International light and compact equipment manufacturer Wacker Neuson has reported revenues of EUR 425.2 million for the second quarter of 2017, an increase of 11% over the EUR 381.4 million it reported for the same period last year.
The company said in a statement that the figures are a record for quarterly revenue and also revealed that profitability had improved significantly, standing at EUR 46.7 million before interest and tax (EBIT) – a rise of 41% percent on the EUR 33.2 million reported for the second quarter of last year. The resulting EBIT margin stood at 11%, compared to the previous 8.7%.
Bolstered by the positive outlook for the second half of 2017, the company has raised its revenue forecast for the current fiscal year, added the statement.
Meanwhile, half-yearly revenue climbed 9% to EUR 763.7 million this year, compared to EUR 697.8 million last year. Half-yearly EBIT increased by 20% relative to the previous year to EUR 61.0 million and the EBIT margin amounted to 8%. When adjusted to discount one-off effects in the first quarter, the EBIT margin for the first half-year is slightly higher at 8.2%.
In its largest market, Europe, which currently accounts for around 73% of revenue, the group reported a 6% rise in revenue compared with the previous year. Revenue gains were higher in the Americas.
“We reported a 32% rise in revenue in North and South America for the second quarter and an increase of 23% for the first six months of the year. We are particularly pleased to see strong growth in compact equipment, especially with our skid steer loaders, wheel loaders and telescopic handlers. We have also made further progress on expanding our dealer network,” said Cem Peksaglam, CEO of Wacker Neuson SE.
“Our light equipment business is developing particularly strongly at the moment. Worksite technology is leading the way here, with products such as generators and light towers performing especially well in North America. We are also seeing strong results from compaction technology, in particular with products connected to our alliance with Hamm AG,” added Peksaglam.
In contrast, there was a drop in revenue in Asia-Pacific, which contributes around 3% of the group’s total revenue. This decrease was primarily linked to a one-off effect in the first quarter of 2016 involving dealers in China stocking up on compact equipment, which increased the baseline for comparisons, said the statement. Business in Australia and New Zealand showed double-digit revenue growth for the first half of 2017. In the second quarter of 2017, revenue increased by 65% in Asia-Pacific.

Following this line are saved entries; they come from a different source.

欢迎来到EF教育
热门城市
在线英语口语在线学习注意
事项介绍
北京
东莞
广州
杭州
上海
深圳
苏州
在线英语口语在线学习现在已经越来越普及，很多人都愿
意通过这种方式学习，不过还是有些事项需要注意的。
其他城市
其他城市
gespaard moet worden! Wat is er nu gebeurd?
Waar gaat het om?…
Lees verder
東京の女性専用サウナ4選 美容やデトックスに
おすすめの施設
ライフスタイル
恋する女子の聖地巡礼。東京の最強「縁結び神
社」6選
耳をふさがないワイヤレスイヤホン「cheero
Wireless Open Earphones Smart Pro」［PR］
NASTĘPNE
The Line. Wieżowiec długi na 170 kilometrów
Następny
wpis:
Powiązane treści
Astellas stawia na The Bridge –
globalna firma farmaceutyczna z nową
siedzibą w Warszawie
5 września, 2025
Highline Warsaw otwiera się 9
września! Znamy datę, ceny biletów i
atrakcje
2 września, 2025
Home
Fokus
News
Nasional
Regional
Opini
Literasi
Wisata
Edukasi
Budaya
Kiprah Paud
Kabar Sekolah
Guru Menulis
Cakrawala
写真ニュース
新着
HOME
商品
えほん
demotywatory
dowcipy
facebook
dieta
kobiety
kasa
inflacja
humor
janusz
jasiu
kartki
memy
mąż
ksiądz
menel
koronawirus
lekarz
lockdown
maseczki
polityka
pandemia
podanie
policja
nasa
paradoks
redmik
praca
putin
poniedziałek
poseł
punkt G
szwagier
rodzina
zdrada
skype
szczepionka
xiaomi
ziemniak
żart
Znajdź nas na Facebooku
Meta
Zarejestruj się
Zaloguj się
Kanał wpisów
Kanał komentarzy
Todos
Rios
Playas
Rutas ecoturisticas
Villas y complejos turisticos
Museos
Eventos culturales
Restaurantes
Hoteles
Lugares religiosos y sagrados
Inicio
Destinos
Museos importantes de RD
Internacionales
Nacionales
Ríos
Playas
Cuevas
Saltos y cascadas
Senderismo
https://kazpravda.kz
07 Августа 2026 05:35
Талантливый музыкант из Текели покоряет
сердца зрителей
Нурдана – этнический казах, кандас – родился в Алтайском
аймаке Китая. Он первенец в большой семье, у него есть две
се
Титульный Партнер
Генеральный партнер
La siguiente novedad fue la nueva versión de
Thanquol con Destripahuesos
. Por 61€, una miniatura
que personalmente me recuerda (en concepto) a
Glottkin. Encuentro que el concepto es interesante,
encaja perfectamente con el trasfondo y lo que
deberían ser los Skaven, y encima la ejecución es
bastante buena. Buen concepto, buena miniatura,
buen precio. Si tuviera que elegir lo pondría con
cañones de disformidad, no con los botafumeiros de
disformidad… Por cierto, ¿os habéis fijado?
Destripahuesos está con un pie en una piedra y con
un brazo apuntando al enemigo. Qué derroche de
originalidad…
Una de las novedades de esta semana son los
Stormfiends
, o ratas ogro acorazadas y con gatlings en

A strategic alliance between global market leader for agricultural machines, John Deere, and Group member Kramer, which was announced in July, puts the company on course to further expand its compact agricultural equipment footprint in Europe, the statement added.
Speaking about the forecast for the rest of the year, Peksaglam added: “We are positive about the second half of 2017 due to the healthy order situation and positive mood across all key markets. In Europe, we expect the construction industry to continue on its positive growth path. In Americas, we expect the strong performance of the first six months to continue, fuelled in particular by business with compact equipment.”
The company has raised its revenue forecast for the year to between EUR 1.45 and EUR 1.50 billion, from the previous EUR 1.40 to EUR 1.45 billion, corresponding to an increase of between 7 and 10%, from the previous 3 to 7%.